A scary backdoor is out there right now, targeting Windows, Linux, and macOS. This SysJoker malware is so scary because it is very good at evading detection and thus can cause harm without the user noticing.
SysJoker was first spotted by security researchers at Intezer, who then published one extremely detailed breakdown of malware, how harmful it can be and what it does. If you’re curious about all the rough details, I highly recommend reading the report as it’s quite insightful.
If you want the short version, we’ll break it down and make it a little easier to digest. Basically, variants are designed to target either Linux, Windows, or MacOS. It creates a series of files and registry commands that eventually allow it to install other malware, run commands on the infected device, or command the backdoor to remove itself.
The steps to get these are slightly different depending on the operating system. For example, on Windows there is a first-stage dropper in the form of a DLL that is not present on the other two operating systems. Regardless of the operating system, however, the end result is more or less the same.
Since this malware (for now) managed to evade antivirus software, you need to manually check if any of the created files exist. the people at computer beeps get a detailed breakdown of where to find the files and what to do if they are infected.
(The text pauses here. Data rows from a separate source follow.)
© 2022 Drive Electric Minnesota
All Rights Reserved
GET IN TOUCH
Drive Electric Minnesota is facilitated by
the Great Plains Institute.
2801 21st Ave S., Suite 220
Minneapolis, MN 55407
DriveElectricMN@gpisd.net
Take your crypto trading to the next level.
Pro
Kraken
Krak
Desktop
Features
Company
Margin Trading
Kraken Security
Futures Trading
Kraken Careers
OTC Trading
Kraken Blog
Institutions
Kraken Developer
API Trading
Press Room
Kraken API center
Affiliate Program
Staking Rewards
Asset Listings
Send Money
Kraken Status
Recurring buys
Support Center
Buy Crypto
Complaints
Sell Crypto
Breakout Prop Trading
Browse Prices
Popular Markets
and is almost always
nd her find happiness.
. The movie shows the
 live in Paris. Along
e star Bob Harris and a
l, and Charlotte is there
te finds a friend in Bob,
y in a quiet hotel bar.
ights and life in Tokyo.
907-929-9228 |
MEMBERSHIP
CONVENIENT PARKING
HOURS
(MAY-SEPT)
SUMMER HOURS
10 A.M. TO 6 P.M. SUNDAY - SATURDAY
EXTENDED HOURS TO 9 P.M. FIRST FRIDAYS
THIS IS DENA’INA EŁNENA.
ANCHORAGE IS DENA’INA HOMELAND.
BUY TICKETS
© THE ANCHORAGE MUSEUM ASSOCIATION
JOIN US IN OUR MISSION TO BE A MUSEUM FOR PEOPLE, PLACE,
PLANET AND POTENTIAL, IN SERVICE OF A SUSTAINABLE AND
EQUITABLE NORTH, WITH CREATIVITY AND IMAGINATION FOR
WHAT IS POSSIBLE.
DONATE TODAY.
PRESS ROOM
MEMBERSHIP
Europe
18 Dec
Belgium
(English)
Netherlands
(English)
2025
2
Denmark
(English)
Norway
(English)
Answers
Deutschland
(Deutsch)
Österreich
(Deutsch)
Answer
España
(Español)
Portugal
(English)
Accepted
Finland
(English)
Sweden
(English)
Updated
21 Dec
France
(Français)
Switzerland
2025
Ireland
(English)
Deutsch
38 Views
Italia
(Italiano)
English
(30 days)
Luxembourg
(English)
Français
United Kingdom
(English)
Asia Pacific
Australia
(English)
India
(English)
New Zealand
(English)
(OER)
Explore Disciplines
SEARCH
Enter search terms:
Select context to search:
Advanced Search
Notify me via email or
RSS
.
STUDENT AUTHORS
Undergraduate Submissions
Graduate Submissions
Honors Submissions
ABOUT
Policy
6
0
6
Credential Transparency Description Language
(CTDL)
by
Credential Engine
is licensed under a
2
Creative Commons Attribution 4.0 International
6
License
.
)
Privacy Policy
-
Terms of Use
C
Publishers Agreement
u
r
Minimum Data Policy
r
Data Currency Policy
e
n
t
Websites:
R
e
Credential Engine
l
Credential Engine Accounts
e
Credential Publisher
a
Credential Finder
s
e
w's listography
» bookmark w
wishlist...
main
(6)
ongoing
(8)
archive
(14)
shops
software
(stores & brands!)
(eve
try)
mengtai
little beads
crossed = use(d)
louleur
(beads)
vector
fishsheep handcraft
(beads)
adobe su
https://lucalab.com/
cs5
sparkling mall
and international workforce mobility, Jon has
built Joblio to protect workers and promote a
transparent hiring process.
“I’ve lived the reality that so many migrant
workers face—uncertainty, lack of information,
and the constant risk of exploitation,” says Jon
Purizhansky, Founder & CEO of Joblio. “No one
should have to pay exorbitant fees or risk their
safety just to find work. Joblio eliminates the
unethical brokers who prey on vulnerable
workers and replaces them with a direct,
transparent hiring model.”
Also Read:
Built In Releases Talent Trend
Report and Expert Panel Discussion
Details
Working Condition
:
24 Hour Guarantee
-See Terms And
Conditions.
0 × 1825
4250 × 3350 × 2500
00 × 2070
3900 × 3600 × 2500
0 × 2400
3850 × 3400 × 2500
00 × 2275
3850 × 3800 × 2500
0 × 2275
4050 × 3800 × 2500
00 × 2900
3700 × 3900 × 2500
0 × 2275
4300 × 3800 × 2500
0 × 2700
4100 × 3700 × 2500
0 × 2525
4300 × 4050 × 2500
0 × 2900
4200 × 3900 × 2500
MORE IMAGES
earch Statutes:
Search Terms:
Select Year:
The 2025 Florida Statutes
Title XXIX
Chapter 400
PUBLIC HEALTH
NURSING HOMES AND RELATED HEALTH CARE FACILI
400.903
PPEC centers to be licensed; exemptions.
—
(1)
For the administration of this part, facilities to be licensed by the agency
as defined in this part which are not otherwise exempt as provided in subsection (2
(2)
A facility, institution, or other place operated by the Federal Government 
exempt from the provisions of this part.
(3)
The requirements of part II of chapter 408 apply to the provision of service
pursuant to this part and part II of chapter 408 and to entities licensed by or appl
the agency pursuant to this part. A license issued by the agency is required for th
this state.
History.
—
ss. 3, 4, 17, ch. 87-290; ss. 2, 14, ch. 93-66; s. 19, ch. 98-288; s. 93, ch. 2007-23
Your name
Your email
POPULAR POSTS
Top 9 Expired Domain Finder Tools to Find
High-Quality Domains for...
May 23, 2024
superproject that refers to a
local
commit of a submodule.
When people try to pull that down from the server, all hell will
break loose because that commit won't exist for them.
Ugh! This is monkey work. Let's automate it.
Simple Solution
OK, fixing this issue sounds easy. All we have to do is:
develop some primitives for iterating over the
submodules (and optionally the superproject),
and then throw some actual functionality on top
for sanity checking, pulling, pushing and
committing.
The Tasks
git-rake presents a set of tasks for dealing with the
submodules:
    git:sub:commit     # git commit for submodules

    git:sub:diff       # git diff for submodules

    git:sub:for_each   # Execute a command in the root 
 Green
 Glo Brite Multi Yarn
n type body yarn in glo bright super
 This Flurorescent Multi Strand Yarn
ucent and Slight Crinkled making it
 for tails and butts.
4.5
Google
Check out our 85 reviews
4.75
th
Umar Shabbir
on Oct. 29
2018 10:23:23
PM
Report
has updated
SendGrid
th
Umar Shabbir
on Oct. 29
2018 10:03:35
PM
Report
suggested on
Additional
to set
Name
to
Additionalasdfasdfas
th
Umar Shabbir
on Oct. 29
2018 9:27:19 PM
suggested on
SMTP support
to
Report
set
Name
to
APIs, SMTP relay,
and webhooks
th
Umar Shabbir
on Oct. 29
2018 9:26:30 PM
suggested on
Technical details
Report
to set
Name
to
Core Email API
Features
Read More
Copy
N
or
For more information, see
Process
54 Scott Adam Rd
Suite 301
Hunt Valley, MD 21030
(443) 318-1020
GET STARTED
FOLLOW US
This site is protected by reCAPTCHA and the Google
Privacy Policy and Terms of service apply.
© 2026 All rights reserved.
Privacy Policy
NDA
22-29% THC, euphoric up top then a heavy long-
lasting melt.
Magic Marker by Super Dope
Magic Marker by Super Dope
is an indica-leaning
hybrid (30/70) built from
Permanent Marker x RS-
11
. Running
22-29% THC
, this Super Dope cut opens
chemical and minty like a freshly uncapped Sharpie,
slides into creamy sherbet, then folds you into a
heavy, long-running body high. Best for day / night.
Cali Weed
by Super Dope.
Basically, if you find the files described in the link above, end all processes related to the malware and delete the files manually. Next, run a memory scanner to see if all files have been uprooted from your computer and examine possible ways SysJoker may have infected your system to close security loopholes.
Now that the backdoor malware has been reported in full and in detail, you can expect the antivirus software to receive an update that will allow it to detect SysJoker like any other malware. In the meantime, be safe when downloading anything onto your computer, no matter what operating system you’re using.
And let that serve as a reminder that while antivirus software is necessary, it doesn’t fully protect against emerging threats, but it’s still worth installing a good one.